Gather all lines in the records below that include the word "Clips".
*** Data listing Section Begins ***
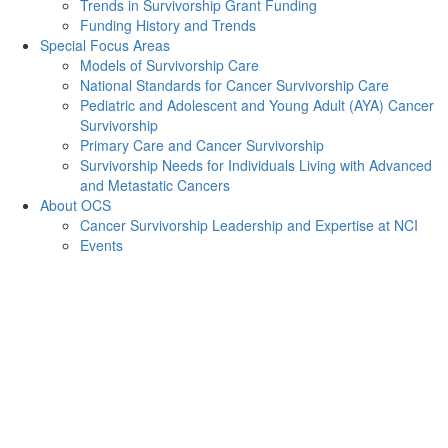
Trends in Survivorship Grant Funding
Funding History and Trends
Special Focus Areas
Models of Survivorship Care
National Standards for Cancer Survivorship Care
Pediatric and Adolescent and Young Adult (AYA) Cancer
Survivorship
Primary Care and Cancer Survivorship
Survivorship Needs for Individuals Living with Advanced
and Metastatic Cancers
About OCS
Cancer Survivorship Leadership and Expertise at NCI
Events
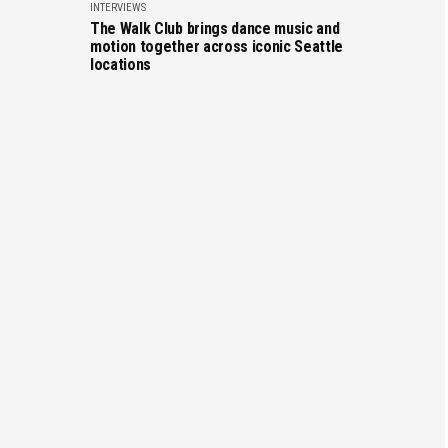
INTERVIEWS
The Walk Club brings dance music and
motion together across iconic Seattle
locations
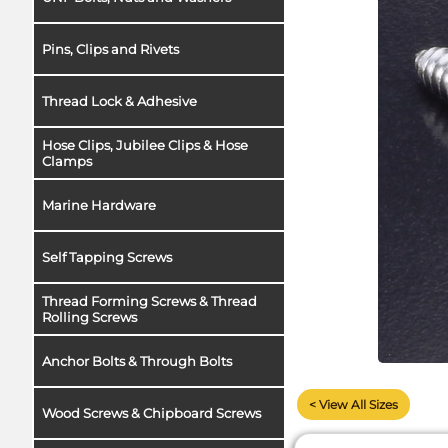
Pins, Clips and Rivets
Thread Lock & Adhesive
Hose Clips, Jubilee Clips & Hose
Clamps
Marine Hardware
Self Tapping Screws
Thread Forming Screws & Thread
Rolling Screws
Anchor Bolts & Through Bolts
< View All Sizes
Wood Screws & Chipboard Screws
*** Data listing Section Ends ***
• [Task response]:
Pins, Clips and Rivets
Hose Clips, Jubilee Clips & Hose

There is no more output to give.